Czechowicz, 34, introduced herself as “a continuous improvement enthusiast” and told the group that in 2017, she attended a talk by Mary Jo Hoffman, who shared her daily photography blog. Inspired, Czechowicz started her own yearlong project: 365 poems. “I am super pumped and honored and humbled to read this to you,” she told the group, “because I really believe it.

“Everyone is creative,” she began. “A creative life requires bravery and action, honesty and hard work. We are here to support you, celebrate with you, and encourage you to make the things you love. ... ”

Before that 2017 talk, Czechowicz would occasionally pen a sonnet. The project that inspired her to write a poem each day started with a puggle who needed a walk.

Hoffman took her dog on the trails near her Shoreview rambler, collecting nature along the way. A pine cone, a pheasant feather. She began photographing her finds against a stark white background and posting them to her blog. The daily habit took five minutes at first, then 15. Design*sponge, a popular home-decor blog, reached out. Then Martha Stewart, then Target.

“It could have felt like a job or it could have felt like a burden,” she told the Creative Mornings crowd. “But it never did. ... It was pure play.”

Hoffman had long been a Creative Mornings attendee. She had followed the Brooklyn-based creator of Creative Mornings, Tina Roth Eisenberg, best known for her minimalist blog Swissmiss. When chapters began popping up in other cities, Hoffman considered starting one here.

“Creative work is solitary work,” she said by phone from southern France. “If you’re really in the maker mode, or creative mode, you’re spending lots of time in your own head.

“So it’s nice to know there’s this organization that, when you feel like you need to step outside yourself, you can come be in the company of others.”

Unlike many attendees in their 20s and 30s, Hoffman, 55, doesn’t attend as a means of networking. She goes to be inspired, to learn about the Twin Cities creative community. Speakers and projects she encountered at Creative Mornings have popped up and proved useful in unexpected ways.

Plus, she likes Gneiser.

“He brings the exact right energy, the right self-deprecating attitude,” Hoffman said. Minnesota’s design creative community “boxes above its weight” partly thanks to a handful of ambassadors. “And Drew with Creative Mornings is doing that, he’s part of that.”

‘‘Who needs to tell their story?’

Tickets are free. Coffee and pastries are donated. Those mugs get washed each month at Gneiser’s house.

“We’re scrappy as hell,” said Gneiser, 35, a social strategist for the Social Lights, a Minneapolis marketing agency.

He’s part of a volunteer team made up of five “curious people who bump into interesting folks,” as Gneiser put it. Photographers and designers, people in the music community and in the mini-golf community. They welcome suggestions, adding them to an ever-growing Google doc. Then they match speakers to themes, to months, to moments — aware that each year, they have just 12 spots.

“We ask ourselves, ‘Who needs to tell their story this year?’ ” Gneiser said.

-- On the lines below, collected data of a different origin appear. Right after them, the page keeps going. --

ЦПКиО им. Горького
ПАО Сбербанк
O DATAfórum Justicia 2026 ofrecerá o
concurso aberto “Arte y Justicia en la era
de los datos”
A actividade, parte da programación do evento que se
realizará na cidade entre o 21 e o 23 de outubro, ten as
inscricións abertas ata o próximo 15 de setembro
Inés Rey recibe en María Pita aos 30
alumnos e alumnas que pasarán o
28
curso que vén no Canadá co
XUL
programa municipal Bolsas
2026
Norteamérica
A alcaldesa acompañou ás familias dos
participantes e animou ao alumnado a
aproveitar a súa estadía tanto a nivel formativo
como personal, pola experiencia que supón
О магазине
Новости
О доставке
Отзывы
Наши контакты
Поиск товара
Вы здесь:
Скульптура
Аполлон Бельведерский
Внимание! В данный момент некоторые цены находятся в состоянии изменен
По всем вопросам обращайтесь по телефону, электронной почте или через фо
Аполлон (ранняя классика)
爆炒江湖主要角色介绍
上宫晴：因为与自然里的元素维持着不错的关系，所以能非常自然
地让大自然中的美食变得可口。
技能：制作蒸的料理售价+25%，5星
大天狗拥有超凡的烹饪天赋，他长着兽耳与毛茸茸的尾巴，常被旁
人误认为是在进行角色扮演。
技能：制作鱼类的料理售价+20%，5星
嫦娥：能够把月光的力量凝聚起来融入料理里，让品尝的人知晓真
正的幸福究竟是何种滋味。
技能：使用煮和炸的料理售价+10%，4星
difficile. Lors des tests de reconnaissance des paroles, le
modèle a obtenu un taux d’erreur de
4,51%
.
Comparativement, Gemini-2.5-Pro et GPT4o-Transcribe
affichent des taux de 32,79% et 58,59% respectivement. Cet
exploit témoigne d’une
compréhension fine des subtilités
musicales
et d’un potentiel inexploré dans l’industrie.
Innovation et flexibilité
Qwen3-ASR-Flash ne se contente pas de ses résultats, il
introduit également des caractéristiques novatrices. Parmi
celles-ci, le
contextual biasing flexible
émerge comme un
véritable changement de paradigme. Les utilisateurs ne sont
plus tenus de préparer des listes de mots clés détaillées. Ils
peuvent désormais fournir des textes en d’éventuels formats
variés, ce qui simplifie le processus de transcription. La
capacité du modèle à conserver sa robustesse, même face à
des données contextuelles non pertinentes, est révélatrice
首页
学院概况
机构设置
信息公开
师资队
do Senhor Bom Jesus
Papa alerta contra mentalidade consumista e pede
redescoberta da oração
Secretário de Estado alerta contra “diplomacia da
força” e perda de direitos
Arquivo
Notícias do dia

Recently, the group has focused on finding speakers “you wouldn’t necessarily expect,” said Lauren Cutshall, a photographer who’s part of that leadership team. Speakers who are diverse. Who work in different disciplines. Who maybe have never done a public speaking gig. “We’re thinking of that term, diversity, in a really broad sense.”

Weeks before the event, Gneiser has coffee with speakers as they form their talks, gently coaching them to abandon statistics and embrace story­telling. To show the messy process that led to those clean designs. One of those speakers, early on, was Kate Arends Peters, whose Wit & Delight blog was then a home for curated posts and polished interiors. The theme of her talk was “ugly,” which seemed to contradict her public persona. But while making small talk, she told Gneiser: “You should see my living room right now, it’s a complete disaster,” he said.

He responded: “You should show that.”

The idea of revealing the imperfections behind a staged Instagram post is more common now, Gneiser noted, even a little cliché. But at the time of her talk, it felt revealing, raw.

“She seemed a little uncomfortable,” he said. But “after that moment in the talk, people listened more.”